THE REQUEST →
Rewrite everything from the line containing "Document page, 1241x1754 pixels." down to the line containing "text b) so [118, 917, 1122, 948]", putting "page elements" in place of "document elements" and leaving everything else unchanged.

(Data listing)
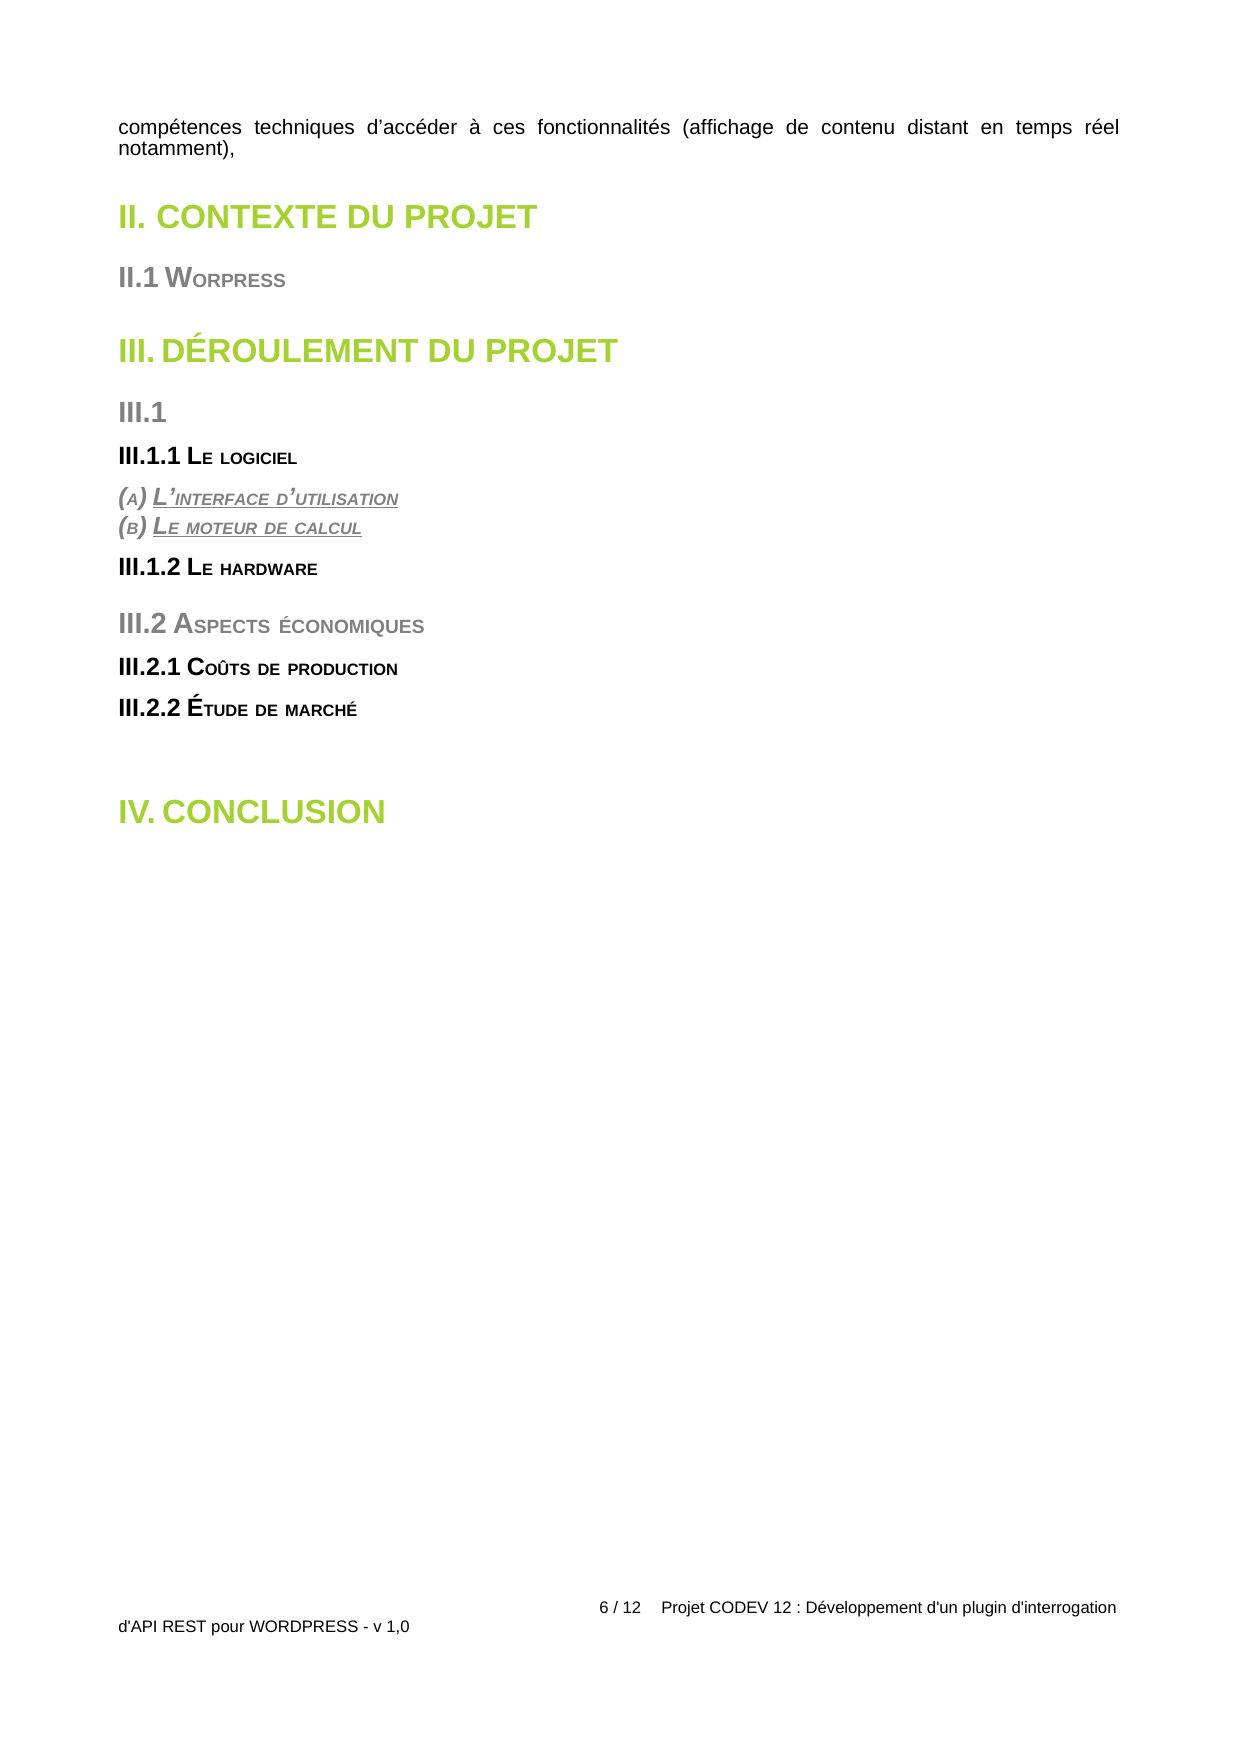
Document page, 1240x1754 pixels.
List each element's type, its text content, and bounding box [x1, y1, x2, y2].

text compétences techniques d’accéder à ces fonctionnalités (affichage de contenu distant en temps réel notamment), [118, 118, 1121, 159]
subtitle Worpress [118, 260, 1121, 294]
subtitle Contexte du projet [118, 197, 1121, 235]
subtitle Le logiciel [118, 441, 1121, 469]
subtitle Le hardware [118, 552, 1121, 581]
subtitle Coûts de production [118, 652, 1121, 681]
subtitle Aspects économiques [118, 606, 1121, 639]
subtitle Étude de marché [118, 693, 1121, 722]
subtitle Le moteur de calcul [118, 511, 1121, 539]
subtitle L’interface d’utilisation [118, 482, 1121, 511]
subtitle Conclusion [118, 792, 1121, 831]
subtitle Déroulement du projet [118, 331, 1121, 370]
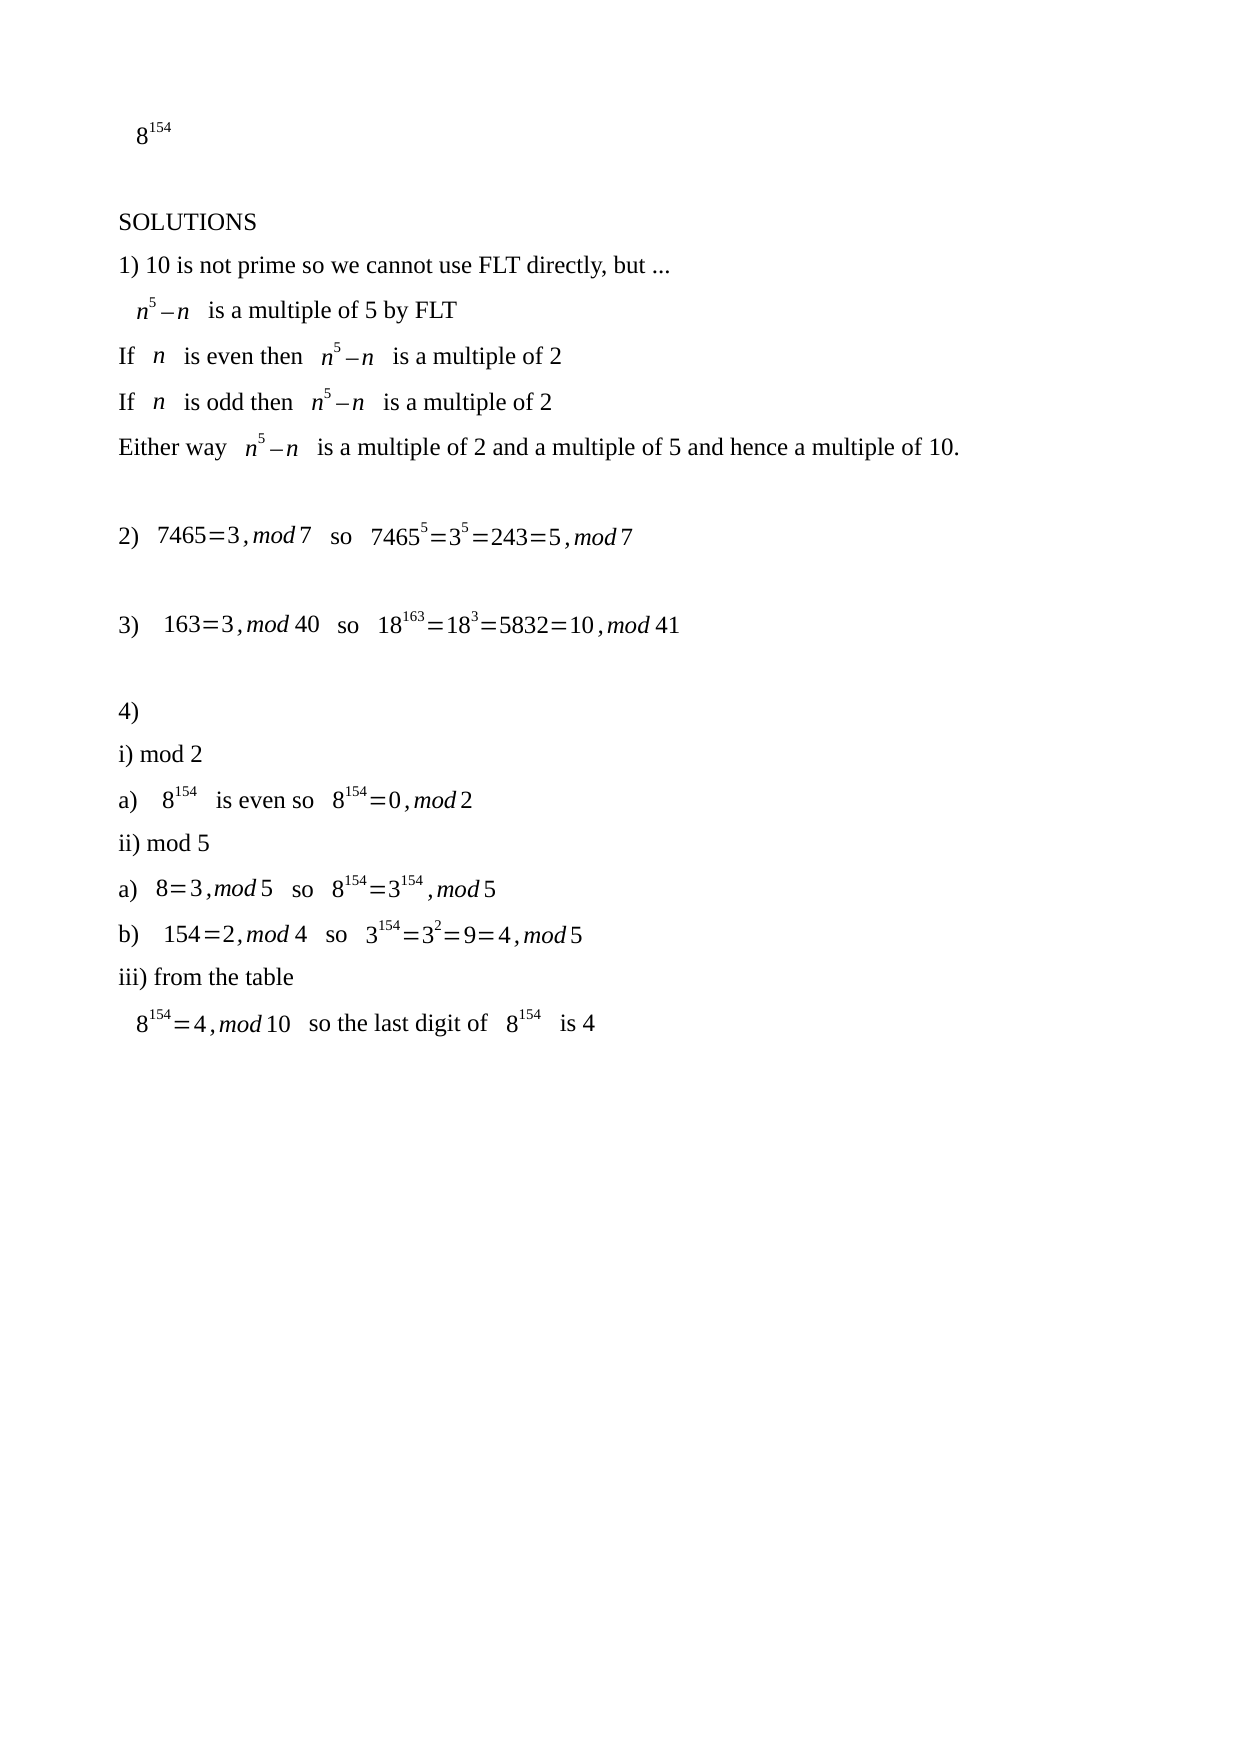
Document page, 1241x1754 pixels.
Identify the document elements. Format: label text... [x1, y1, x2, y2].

text Ifis even thenis a multiple of 2 [118, 339, 1122, 370]
text a)so [118, 871, 1122, 902]
text b) so [118, 917, 1122, 948]
text 2)so [118, 519, 1122, 550]
text a) is even so [118, 782, 1122, 814]
text ii) mod 5 [118, 828, 1122, 857]
text SOLUTIONS [118, 207, 1122, 236]
text Either wayis a multiple of 2 and a multiple of 5 and hence a multiple of 10. [118, 430, 1122, 461]
text so the last digit ofis 4 [118, 1006, 1122, 1037]
text i) mod 2 [118, 739, 1122, 768]
text 1) 10 is not prime so we cannot use FLT directly, but ... [118, 250, 1122, 279]
text iii) from the table [118, 962, 1122, 991]
text 3) so [118, 607, 1122, 639]
text is a multiple of 5 by FLT [118, 293, 1122, 324]
text 4) [118, 696, 1122, 725]
text Ifis odd thenis a multiple of 2 [118, 384, 1122, 416]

PROBLEM SOLUTION →
Document page, 1241x1754 pixels.
Identify the page elements. Format: label text... [x1, y1, x2, y2].

text Ifis even thenis a multiple of 2 [118, 339, 1122, 370]
text a)so [118, 871, 1122, 902]
text b) so [118, 917, 1122, 948]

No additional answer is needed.